● Exercise description: After locating the line that contains "notepad: none [76,138,177,176]" in the following entries, reproduce it and each later line exactly, including the last.

● Provided information:

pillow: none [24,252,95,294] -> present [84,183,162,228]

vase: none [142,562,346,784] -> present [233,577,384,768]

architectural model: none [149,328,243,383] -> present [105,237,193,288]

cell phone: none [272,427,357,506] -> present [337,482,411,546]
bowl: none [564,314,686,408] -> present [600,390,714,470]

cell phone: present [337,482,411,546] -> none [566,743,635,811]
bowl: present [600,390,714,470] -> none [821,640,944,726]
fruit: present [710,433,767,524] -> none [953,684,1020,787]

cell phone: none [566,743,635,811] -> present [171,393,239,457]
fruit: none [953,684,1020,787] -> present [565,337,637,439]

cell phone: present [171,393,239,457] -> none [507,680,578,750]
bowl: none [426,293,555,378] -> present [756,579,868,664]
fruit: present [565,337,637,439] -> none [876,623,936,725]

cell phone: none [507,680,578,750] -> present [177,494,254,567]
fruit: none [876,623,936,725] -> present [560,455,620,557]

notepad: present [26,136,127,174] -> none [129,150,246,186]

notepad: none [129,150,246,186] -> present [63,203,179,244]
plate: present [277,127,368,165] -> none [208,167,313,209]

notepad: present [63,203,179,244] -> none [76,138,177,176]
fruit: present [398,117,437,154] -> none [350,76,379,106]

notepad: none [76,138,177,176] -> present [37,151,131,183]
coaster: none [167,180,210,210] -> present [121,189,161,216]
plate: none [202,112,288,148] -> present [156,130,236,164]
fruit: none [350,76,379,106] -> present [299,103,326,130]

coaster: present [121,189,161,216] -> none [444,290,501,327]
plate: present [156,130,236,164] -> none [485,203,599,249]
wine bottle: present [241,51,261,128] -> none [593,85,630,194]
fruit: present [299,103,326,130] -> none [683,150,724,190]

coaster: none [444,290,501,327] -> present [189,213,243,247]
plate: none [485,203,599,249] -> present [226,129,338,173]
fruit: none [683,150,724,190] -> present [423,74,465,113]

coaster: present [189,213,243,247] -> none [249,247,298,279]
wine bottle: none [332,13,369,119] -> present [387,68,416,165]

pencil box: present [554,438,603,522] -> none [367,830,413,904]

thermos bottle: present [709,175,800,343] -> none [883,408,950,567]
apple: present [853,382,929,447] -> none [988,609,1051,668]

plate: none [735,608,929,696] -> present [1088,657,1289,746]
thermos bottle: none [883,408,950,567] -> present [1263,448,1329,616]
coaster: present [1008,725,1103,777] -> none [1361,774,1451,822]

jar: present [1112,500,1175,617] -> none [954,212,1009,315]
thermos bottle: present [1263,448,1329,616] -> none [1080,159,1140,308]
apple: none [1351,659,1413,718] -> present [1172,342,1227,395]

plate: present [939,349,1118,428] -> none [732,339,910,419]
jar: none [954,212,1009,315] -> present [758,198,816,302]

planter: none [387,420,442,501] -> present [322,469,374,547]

● Response:
notepad: none [76,138,177,176] -> present [37,151,131,183]
coaster: none [167,180,210,210] -> present [121,189,161,216]
plate: none [202,112,288,148] -> present [156,130,236,164]
fruit: none [350,76,379,106] -> present [299,103,326,130]

coaster: present [121,189,161,216] -> none [444,290,501,327]
plate: present [156,130,236,164] -> none [485,203,599,249]
wine bottle: present [241,51,261,128] -> none [593,85,630,194]
fruit: present [299,103,326,130] -> none [683,150,724,190]

coaster: none [444,290,501,327] -> present [189,213,243,247]
plate: none [485,203,599,249] -> present [226,129,338,173]
fruit: none [683,150,724,190] -> present [423,74,465,113]

coaster: present [189,213,243,247] -> none [249,247,298,279]
wine bottle: none [332,13,369,119] -> present [387,68,416,165]

pencil box: present [554,438,603,522] -> none [367,830,413,904]

thermos bottle: present [709,175,800,343] -> none [883,408,950,567]
apple: present [853,382,929,447] -> none [988,609,1051,668]

plate: none [735,608,929,696] -> present [1088,657,1289,746]
thermos bottle: none [883,408,950,567] -> present [1263,448,1329,616]
coaster: present [1008,725,1103,777] -> none [1361,774,1451,822]

jar: present [1112,500,1175,617] -> none [954,212,1009,315]
thermos bottle: present [1263,448,1329,616] -> none [1080,159,1140,308]
apple: none [1351,659,1413,718] -> present [1172,342,1227,395]

plate: present [939,349,1118,428] -> none [732,339,910,419]
jar: none [954,212,1009,315] -> present [758,198,816,302]

planter: none [387,420,442,501] -> present [322,469,374,547]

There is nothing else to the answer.